抜粋本文 -
▬▬▬▬▬▬▬▬▬▬
東芝に売られた事業が軒並み好調な事情:ぐんぐん成長(2/3 ページ)
2016年以降、東芝に売られた事業は、医療機器事業、白物家電事業、スマートメーター事業、メモリ事業、パソコン事業、テレビ事業と目白押しだ。そしていずれも見事に独り立ちして成長しているのだ。その意味を考えてみたい。
2018年にシャープに売却されたパソコン事業(旧: 東芝クライアントソリューション)、Dynabook(ダイナブック。東京都)は利用者ファンも多く、しかも身売り先が病み上がり状態のシャープだということで、その身売り話に驚いた向きも多かったはずだ。しかし同社はその後、復活の軌跡を示している。
確かに売却直後の2019 年度は営業利益・経常利益・最終利益とも赤字だったが、2020年度と2021年度の連続で黒字を達成し、今や「22年度内には上場を目指す」とアナウンスしている。欧州市場での販路拡大に成功したことが、この結果に結びついている模様だ。
同じ2018年に中国・海信集団(ハイセンス)に売却されたテレビ事業(旧・東芝映像ソリューション)、TVS REGZA(川崎市)もまた大きな復活を遂げている。
▬▬▬▬▬▬▬▬▬▬
提示資料 -
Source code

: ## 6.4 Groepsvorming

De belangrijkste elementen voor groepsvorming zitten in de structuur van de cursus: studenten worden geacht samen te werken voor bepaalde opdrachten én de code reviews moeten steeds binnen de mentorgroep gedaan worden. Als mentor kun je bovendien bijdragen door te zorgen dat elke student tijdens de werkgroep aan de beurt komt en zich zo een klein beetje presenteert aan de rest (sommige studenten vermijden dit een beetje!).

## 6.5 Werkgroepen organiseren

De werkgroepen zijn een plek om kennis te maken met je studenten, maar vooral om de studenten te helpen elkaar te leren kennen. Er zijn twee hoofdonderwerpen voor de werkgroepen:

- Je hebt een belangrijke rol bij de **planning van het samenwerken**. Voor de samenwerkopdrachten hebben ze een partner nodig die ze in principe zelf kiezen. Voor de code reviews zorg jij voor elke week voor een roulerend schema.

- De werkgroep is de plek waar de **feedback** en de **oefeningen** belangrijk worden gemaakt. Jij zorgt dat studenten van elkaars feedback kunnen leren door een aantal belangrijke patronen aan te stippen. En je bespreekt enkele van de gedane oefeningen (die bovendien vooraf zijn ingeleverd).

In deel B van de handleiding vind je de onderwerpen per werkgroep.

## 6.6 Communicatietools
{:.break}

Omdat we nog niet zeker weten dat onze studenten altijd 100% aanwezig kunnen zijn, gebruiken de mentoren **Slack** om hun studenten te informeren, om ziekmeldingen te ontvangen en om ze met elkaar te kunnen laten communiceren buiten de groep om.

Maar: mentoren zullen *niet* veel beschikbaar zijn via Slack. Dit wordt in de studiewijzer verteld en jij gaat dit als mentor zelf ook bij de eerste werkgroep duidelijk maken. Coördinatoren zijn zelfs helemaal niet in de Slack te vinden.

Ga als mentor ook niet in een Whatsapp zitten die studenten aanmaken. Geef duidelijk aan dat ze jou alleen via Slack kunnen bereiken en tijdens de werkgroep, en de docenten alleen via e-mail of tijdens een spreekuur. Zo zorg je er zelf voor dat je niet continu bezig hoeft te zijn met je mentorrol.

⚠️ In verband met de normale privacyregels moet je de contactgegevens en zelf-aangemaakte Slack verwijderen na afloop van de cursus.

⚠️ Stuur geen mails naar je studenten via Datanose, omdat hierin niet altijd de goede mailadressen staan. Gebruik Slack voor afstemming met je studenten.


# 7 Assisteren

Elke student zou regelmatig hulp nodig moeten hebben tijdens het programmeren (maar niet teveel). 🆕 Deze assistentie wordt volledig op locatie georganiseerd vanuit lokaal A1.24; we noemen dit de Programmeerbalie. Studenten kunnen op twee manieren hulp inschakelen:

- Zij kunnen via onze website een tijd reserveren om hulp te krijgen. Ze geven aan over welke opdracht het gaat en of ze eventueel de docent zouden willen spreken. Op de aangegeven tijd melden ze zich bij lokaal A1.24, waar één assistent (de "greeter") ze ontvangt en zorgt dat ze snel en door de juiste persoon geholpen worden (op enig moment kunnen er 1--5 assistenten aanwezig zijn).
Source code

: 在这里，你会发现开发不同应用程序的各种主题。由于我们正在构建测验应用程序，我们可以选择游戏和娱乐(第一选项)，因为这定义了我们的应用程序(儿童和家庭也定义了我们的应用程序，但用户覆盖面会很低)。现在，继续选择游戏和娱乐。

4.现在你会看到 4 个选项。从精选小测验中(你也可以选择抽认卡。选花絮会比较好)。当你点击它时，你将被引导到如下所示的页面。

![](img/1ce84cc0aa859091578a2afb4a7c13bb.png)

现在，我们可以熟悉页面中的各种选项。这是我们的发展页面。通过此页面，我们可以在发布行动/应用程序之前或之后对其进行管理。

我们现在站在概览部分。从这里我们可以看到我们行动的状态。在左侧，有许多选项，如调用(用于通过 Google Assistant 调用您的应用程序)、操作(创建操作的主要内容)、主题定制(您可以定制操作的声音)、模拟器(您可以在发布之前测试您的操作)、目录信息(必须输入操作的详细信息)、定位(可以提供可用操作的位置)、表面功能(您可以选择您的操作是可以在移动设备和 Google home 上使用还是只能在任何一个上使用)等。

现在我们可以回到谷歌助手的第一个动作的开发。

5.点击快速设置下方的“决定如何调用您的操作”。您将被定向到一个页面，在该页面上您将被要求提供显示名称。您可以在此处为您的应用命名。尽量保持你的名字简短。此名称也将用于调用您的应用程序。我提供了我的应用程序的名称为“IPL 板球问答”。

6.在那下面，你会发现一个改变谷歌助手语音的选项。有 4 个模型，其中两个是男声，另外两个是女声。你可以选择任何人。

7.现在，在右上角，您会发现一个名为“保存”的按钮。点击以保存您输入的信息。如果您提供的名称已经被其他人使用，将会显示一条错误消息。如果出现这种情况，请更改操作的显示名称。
▬▬▬▬▬▬▬▬▬▬
課題 1 -
東芝の売却事業に関する文章を読み、次の問いに答えなさい。
(a) 2018年にパソコン事業のDynabookが売却された先はどこか。
(b) Dynabookの売却直後の2019年度に、赤字だったのはどの利益か。
(c) テレビ事業のTVS REGZAが売却された先はどこか。
課題 2 - 東芝の売却事業に関する文章を、最後の文の次から書き継ぎなさい。

解答 1 -
(a) シャープ
(b) 営業利益・経常利益・最終利益のすべて
(c) 中国・海信集団(ハイセンス)

解答 2 -
ハイセンス傘下となった後、同事業体は販売網の混乱などで一時的にシェアが落ちたものの、その後大きく飛躍。2020年12月期には黒字に転換、今や日本市場ではトップシェア争いをするところまで業績を回復している。市場の評価では、ブランド力に加えコスパの良さでも消費者に支持されているようだ。
東芝から売却された事業の中でも最大物がメモリ事業、今のキオクシア(本社:東京都)である(正確には東芝のメモリ事業を会社分割により2017年4月に事業継承した東芝メモリ株式会社が2019年10月に現在の社名に変更)。業績はおおむね好調である。テレビCMを打てる余裕もあるようで、会社の認知度は昔より格段に高いのではないか。
業績推移を見ると、売上高こそ一見大幅に縮小しているように見えるが、そもそもメモリ事業(製品としてはNANDフラッシュメモリ)だけに集中したからだ。2019年度には独立に伴うコスト負担と、世界的な顧客の巨大データセンター投資需要が一服したことで、また2020年度には世界的コロナ禍と米中分断による市場の混乱が大きく、連続で赤字を計上している。しかし2021年度には、世界的に半導体需要が回復したことで売上も利益も大幅に拡大している。
メモリ市場では今後も市況の乱高下は避けられないし、世界トップレベルでの投資・価格競争が続くことも間違いない。しかし少なくとも、とんでもない巨額の投資を了承してもらうために親会社の顔色を伺っているうちに投資タイミングを逃すという、日本企業の惨めな失敗パターンに陥る可能性は小さくなっている。